Rares sont les principales figures de cette production à totalement fédérer et se montrer attachantes sur le long terme. Aucune ne bénéficie d’un développement satisfaisant en dépit de velléités d’aller de l’avant et de s’accepter dans la conclusion. Ce ne sont pas les individualités qui fonctionnent, mais plutôt le groupe en intégralité, bien qu’il ait été régulièrement amputé de ses membres. L’exécrable Pierce, parti le premier, ne manque pas, c’est certain. Troy, si. Shirley, elle, a disparu sans laisser de trace, preuve de son inutilité. Pour pallier ce saignement à blanc, la série s’offre de nouveaux visages surgissant et s’évanouissant dans la nature au gré du vent. Le professeur de criminologie Buzz Hickey (Jonathan Banks – Breaking Bad), la consultante Frankie Dart (Paget Brewster – Criminal Minds) supposée remettre Greendale sur les rails et le scientifique Elroy Patashnik (Keith David) se trouvent sur les rangs de ces pièces rapportées non désagréables, mais peu mémorables. Les plus anciens dans le paysage se contentent de rester dans leur image étriquée et certains comme Britta ne sont définis qu’à travers une unique caractéristique névrotique digne d’une sitcom conventionnelle. Si le fantasque doyen garde de sa cote de sympathie, c’est peut-être parce qu’il demeure en retrait, contrairement à Chang se transformant en objet irritant et proprement inepte. Les relations les unissant tous ne nourrissent pas non plus suffisamment les récits, font du surplace, et cette continuation aléatoire amène à se demander si un épisode n’a pas été oublié en cours de route. En bref, les personnages manquent de constance et laissent souvent indifférent. Il s’avère d’ailleurs complexe de comprendre pour quelle raison ils se considèrent comme une vraie famille. En fustigeant cette absence de profondeur et de liant, d’aucuns répliqueront qu’avec une série de cette trempe, seul prime l’humour, mais là aussi le bât blesse, car les rires vont decrescendo.

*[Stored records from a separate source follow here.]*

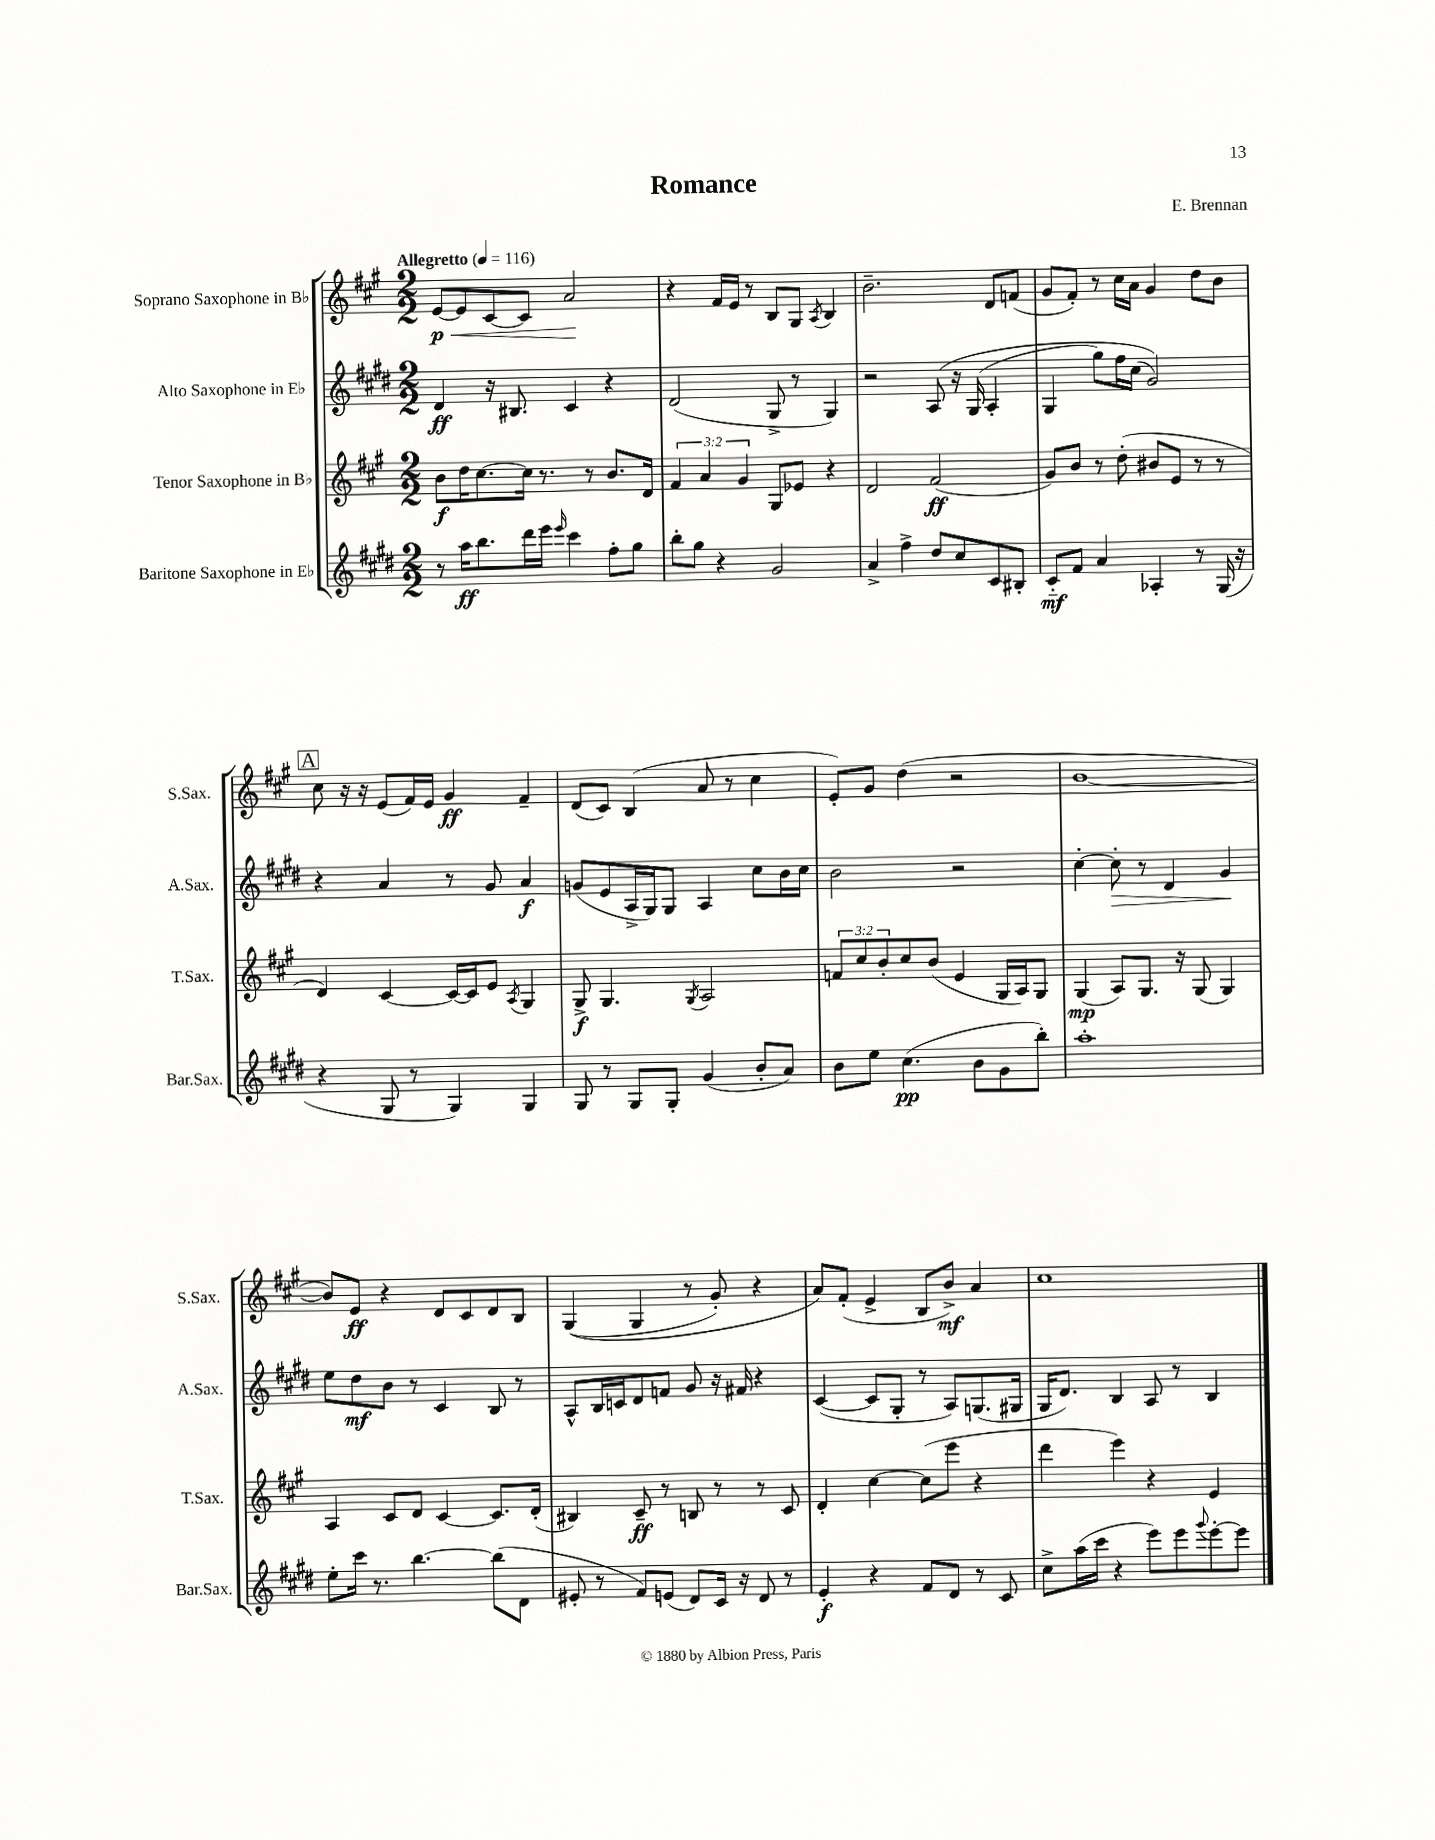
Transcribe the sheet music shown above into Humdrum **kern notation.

**kern	**dynam	**kern	**dynam	**kern	**dynam	**kern	**dynam
*part4	*part4	*part3	*part3	*part2	*part2	*part1	*part1
*staff4	*staff4	*staff3	*staff3	*staff2	*staff2	*staff1	*staff1
*I"Baritone Saxophone in E♭	*	*I"Tenor Saxophone in B♭	*	*I"Alto Saxophone in E♭	*	*I"Soprano Saxophone in B♭	*
*I'Bar.Sax.	*	*I'T.Sax.	*	*I'A.Sax.	*	*I'S.Sax.	*
*clefG2	*	*clefG2	*	*clefG2	*	*clefG2	*
*k[f#c#g#d#]	*	*k[f#c#g#]	*	*k[f#c#g#d#]	*	*k[f#c#g#]	*
*M2/2	*	*M2/2	*	*M2/2	*	*M2/2	*
*MM116	*	*MM116	*	*MM116	*	*MM116	*
=1	=1	=1	=1	=1	=1	=1	=1
!	!	!	!	!	!	!LO:TX:a:B:t=Allegretto	!
!	!	!	!	!	!	!	!LO:HP:b
8r	.	8b\L	f	4d#/	ff	[8e/L	< p
16aa\KL	ff	16dd\K	.	.	.	8e/]	.
8.bb\	.	[8.cc#\	.	.	.	.	.
.	.	.	.	16r	.	[8c#/	.
.	.	.	.	8.B#X/	.	.	.
16ddd#\L	.	16cc#\Jk]	.	.	.	8c#/J]	.
16eee\JJ	.	8.r	.	.	.	.	.
16qqeee/	.	.	.	.	.	.	.
4ccc#\	.	.	.	4c#/	.	2a/	.
.	.	8r	.	.	.	.	.
8ff#'\L	.	8.b/L	.	4r	.	.	.
8gg#\J	.	.	.	.	.	.	.
.	.	16d/Jk	.	.	.	.	.
.	.	.	.	.	.	.	[
=2	=2	=2	=2	=2	=2	=2	=2
8bb'\L	.	6f#/	.	(2d#/	.	4r	.
8gg#\J	.	.	.	.	.	.	.
.	.	6a/	.	.	.	.	.
4r	.	.	.	.	.	16f#/LL	.
.	.	.	.	.	.	16e/JJ	.
.	.	6g#/	.	.	.	.	.
.	.	.	.	.	.	8r	.
2g#/	.	8G#/L	.	8G#^/	.	8B/L	.
.	.	8e-X/J	.	8r	.	8G#/J	.
.	.	.	.	.	.	8qA/	.
.	.	4r	.	4G#/)	.	4B/	.
=3	=3	=3	=3	=3	=3	=3	=3
4a^/	.	2d/	.	2r	.	2.b~\	.
4ff#^\	.	.	.	.	.	.	.
8dd#/L	.	(2f#/	ff	(8A/	.	.	.
8cc#/	.	.	.	16r	.	.	.
.	.	.	.	(16G#/	.	.	.
8c#/	.	.	.	4A'/	.	8d/L	.
8B#X'/J	.	.	.	.	.	(8fn/J	.
=4	=4	=4	=4	=4	=4	=4	=4
8c#/L	mf	8g#/L)	.	4G#/	.	8g#/L	.
8f#/J	.	8b/J	.	.	.	8f#'/J)	.
4a/	.	8r	.	8gg#\L)	.	8r	.
.	.	(8dd'\	.	16ff#\L	.	16cc#\LL	.
.	.	.	.	(16cc#\JJ	.	16a\JJ	.
4A-X'/	.	8b#X/L	.	2g#/))	.	4g#/	.
.	.	8e/J	.	.	.	.	.
8r	.	8r	.	.	.	8dd\L	.
(16G#/	.	8r	.	.	.	8b\J	.
16r	.	.	.	.	.	.	.
!!LO:LB:g=z
!!LO:REH:place=s1:t=A
=5	=5	=5	=5	=5	=5	=5	=5
4r	.	4d/)	.	4r	.	8cc#\	.
.	.	.	.	.	.	16r	.
.	.	.	.	.	.	16r	.
8G#/	.	[4c#/	.	4a/	.	(8e/L	.
8r	.	.	.	.	.	16f#/L)	.
.	.	.	.	.	.	16e/JJ	.
4G#/)	.	16c#/LL_	.	8r	.	4g#/	ff
.	.	16c#/J]	.	.	.	.	.
.	.	8e/J	.	8g#/	.	.	.
.	.	8qA/	.	.	.	.	.
4G#/	.	4G#/	.	4a/	f	4f#~/	.
=6	=6	=6	=6	=6	=6	=6	=6
8G#/	.	8G#^/	f	(8gn/L	.	(8d/L	.
8r	.	4.G#/	.	8e/	.	8c#/J)	.
8G#/L	.	.	.	16A^/L	.	(4B/	.
.	.	.	.	16G#/J)	.	.	.
8G#'/J	.	.	.	8G#/J	.	.	.
.	.	8qG#/	.	.	.	.	.
(4g#/	.	2A/	.	4A/	.	8a/	.
.	.	.	.	.	.	8r	.
8b'/L	.	.	.	8cc#\L	.	4cc#\	.
8a/J)	.	.	.	16b\L	.	.	.
.	.	.	.	16cc#\JJ	.	.	.
=7	=7	=7	=7	=7	=7	=7	=7
8b\L	.	12fn/L	.	2b\	.	8e'/L)	.
.	.	12cc#/	.	.	.	.	.
8ee\J	.	.	.	.	.	8g#/J	.
.	.	12b'/	.	.	.	.	.
(4.cc#\	pp	8cc#/	.	.	.	(4dd\	.
.	.	(8b/J	.	.	.	.	.
.	.	4e/	.	2r	.	2r	.
8b\L	.	.	.	.	.	.	.
8g#\	.	16G#/LL	.	.	.	.	.
.	.	16A/J)	.	.	.	.	.
8bb'\J)	.	8G#/J	.	.	.	.	.
=8	=8	=8	=8	=8	=8	=8	=8
1aa'	.	(4G#/	mp	[4cc#'\	.	[1b	.
!	!	!	!	!	!LO:HP:b	!	!
.	.	8A/L)	.	8cc#'\]	>	.	.
.	.	8.G#/J	.	8r	.	.	.
.	.	.	.	4d#/	.	.	.
.	.	16r	.	.	.	.	.
.	.	(8G#/	.	.	.	.	.
.	.	4G#/)	.	4g#/	.	.	.
.	.	.	.	.	]	.	.
!!LO:LB:g=z
=9	=9	=9	=9	=9	=9	=9	=9
8ee'\L	.	4A/	.	8ee\L	.	8b/L])	.
16ccc#\Jk	.	.	.	8dd#\	mf	8e/J	ff
8.r	.	.	.	.	.	.	.
.	.	8c#/L	.	8b\J	.	4r	.
[4.bb\	.	8d/J	.	8r	.	.	.
.	.	[4c#/	.	4c#/	.	8d/L	.
.	.	.	.	.	.	8c#/	.
(8bb\L]	.	8.c#/L]	.	8B/	.	8d/	.
8d#\J	.	.	.	8r	.	8B/J	.
.	.	(16d'/Jk	.	.	.	.	.
=10	=10	=10	=10	=10	=10	=10	=10
8e#X'/	.	4B#X/)	.	8A^^/L	.	((4G#/	.
8r	.	.	.	16B/L	.	.	.
.	.	.	.	16cn/J	.	.	.
8f#/L)	.	8c#~/	ff	8d#/	.	4G#/	.
(8en/J	.	8r	.	8fn/J	.	.	.
8d#/L)	.	8Bn/	.	8g#/	.	8r	.
16c#/Jk	.	8r	.	16r	.	8g#'/)	.
16r	.	.	.	16f#X/	.	.	.
8d#/	.	8r	.	4r	.	4r	.
8r	.	8c#/	.	.	.	.	.
=11	=11	=11	=11	=11	=11	=11	=11
4e'/	f	4d'/	.	([4c#/	.	8a/L)	.
.	.	.	.	.	.	(8f#'/J	.
4r	.	[4cc#\	.	8c#/L]	.	4e^/	.
.	.	.	.	8G#'/J	.	.	.
8f#/L	.	(8cc#\L]	.	8r	.	8B/L	.
8d#/J	.	8eee\J	.	8A/L)	.	8b^/J)	mf
8r	.	4r	.	(8.Gn/	.	4a/	.
8c#/	.	.	.	.	.	.	.
.	.	.	.	16G#X/Jk	.	.	.
=12	=12	=12	=12	=12	=12	=12	=12
8cc#^\L	.	4ddd\	.	16G#/KL	.	1cc#	.
.	.	.	.	8.d#/J)	.	.	.
(16aa\L	.	.	.	.	.	.	.
16ccc#\JJ	.	.	.	.	.	.	.
4r	.	4eee\)	.	4B/	.	.	.
8eee\L)	.	4r	.	8A/	.	.	.
8eee\	.	.	.	8r	.	.	.
8qqggg#/	.	.	.	.	.	.	.
[8eee'\	.	4e/	.	4B/	.	.	.
8eee\J]	.	.	.	.	.	.	.
==	==	==	==	==	==	==	==
*-	*-	*-	*-	*-	*-	*-	*-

Pour résumer, dès ses débuts, Community a révolutionné à sa manière le monde du petit écran. Avec son approche expérimentale mêlant une dimension métafictionnelle, une autocritique, des références cinématographiques et télévisuelles, des clins d’œil à foison et des parodies enlevées, elle a immédiatement su se forger une identité. Son ambiance choyant la folie douce et un soupçon de cynisme décalé participe à cette recette susceptible de plaire aux amateurs d’univers atypique. Cependant, malgré ses atouts narratifs et la maîtrise de son concept, elle s’est trop rapidement perdue dans des pastiches, des exercices de style et une cohérence souvent douteuse, à tel point de se transformer en caricature assez consensuelle. Outre l’inégalité de ses épisodes, ceux-ci finissent par se contenter de recycler des idées déjà utilisées sans jamais parvenir à retrouver la qualité initiale, ou mieux, développer les personnages et leurs dynamiques. Contre toute attente, bien que plus de la moitié de son existence soit finalement anecdotique, voire ennuyante, subsiste cette impression que l’extravagante Community aura au moins tenté des choses sur sa forme, ce qui est tout à son honneur.